Thirdly, that committee also said that it disapproved as a concept of the Bill of giving the Secretary of State a delegated power to create tribunals to deal with cases under the Act.

I hope that Amendments Nos. 1 and 4 deal with all those points. First, they completely drop the tribunal proposal so that that difficulty goes. Secondly, they provide for an authority established and set out in Schedule 1, which appears in Amendment No. 4. Once that authority is established, it is for that authority and not for government to decide which is the appropriate body to draw up a particular code for any particular relevant activity or activities. If it relates to how rats should properly be killed, obviously it would be a different body from one that dealt with rabbit catching or a form of hunting. Once the authority has appointed an appropriate body in relation to a particular activity, that body then drafts a code and submits the code to the authority. The authority then decides whether it approves of the code. If it does, it submits it to the Secretary of State. If the Secretary of State likes the code, he lays before Parliament a statutory instrument to recognise the code. I hope that that entirely answers the point rightly raised by the committee on delegated legislation in that the code will have no effect unless and until it is approved by statutory instrument.

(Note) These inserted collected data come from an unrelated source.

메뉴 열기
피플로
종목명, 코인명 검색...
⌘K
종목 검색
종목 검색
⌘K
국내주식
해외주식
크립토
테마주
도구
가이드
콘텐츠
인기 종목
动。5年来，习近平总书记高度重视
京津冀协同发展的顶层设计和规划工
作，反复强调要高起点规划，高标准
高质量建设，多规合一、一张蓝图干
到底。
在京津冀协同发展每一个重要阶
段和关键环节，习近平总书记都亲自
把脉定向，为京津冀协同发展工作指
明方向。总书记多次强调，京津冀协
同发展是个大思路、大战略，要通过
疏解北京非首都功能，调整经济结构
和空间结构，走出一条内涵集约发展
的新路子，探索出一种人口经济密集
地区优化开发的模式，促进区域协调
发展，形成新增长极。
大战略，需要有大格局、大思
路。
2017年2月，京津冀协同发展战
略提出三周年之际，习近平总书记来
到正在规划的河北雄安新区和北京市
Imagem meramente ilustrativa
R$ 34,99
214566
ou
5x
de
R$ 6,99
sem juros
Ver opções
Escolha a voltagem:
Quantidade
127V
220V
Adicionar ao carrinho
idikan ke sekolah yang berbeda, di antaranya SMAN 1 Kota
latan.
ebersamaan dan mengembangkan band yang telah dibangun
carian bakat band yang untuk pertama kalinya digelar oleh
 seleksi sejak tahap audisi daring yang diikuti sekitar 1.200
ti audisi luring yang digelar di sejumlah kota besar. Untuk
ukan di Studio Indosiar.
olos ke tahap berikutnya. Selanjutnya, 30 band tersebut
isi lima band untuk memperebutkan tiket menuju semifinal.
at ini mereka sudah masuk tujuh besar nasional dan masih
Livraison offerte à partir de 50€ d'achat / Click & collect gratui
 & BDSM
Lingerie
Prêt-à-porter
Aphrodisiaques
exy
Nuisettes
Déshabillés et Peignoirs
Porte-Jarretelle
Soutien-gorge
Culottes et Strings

If, on the other hand, the Secretary of State is unhappy with the code, or with any part of it, he refers it back to the authority and explains his reasons for not being satisfied with it. Thus, under the Bill as it would be if amended, the code is subject to parliamentary control as required by the Delegated Powers and Regulatory Reform Committee. The Secretary of State is relieved of all the tasks imposed upon him by the Bill as it stands, save that he has to appoint the chairman of the authority and decide whether the code should be approved.

There is a central authority selecting the various code-makers and vetting their codes. It is to be hoped that having a central authority vetting the codes will produce a degree of uniformity and of approach which will render both the presentation and the content of the codes user friendly. It is hoped that the central authority will follow a common layout pattern and wording in various codes.

I hope that that explains these amendments which I venture to suggest would be a considerable improvement to the Bill. I beg to move.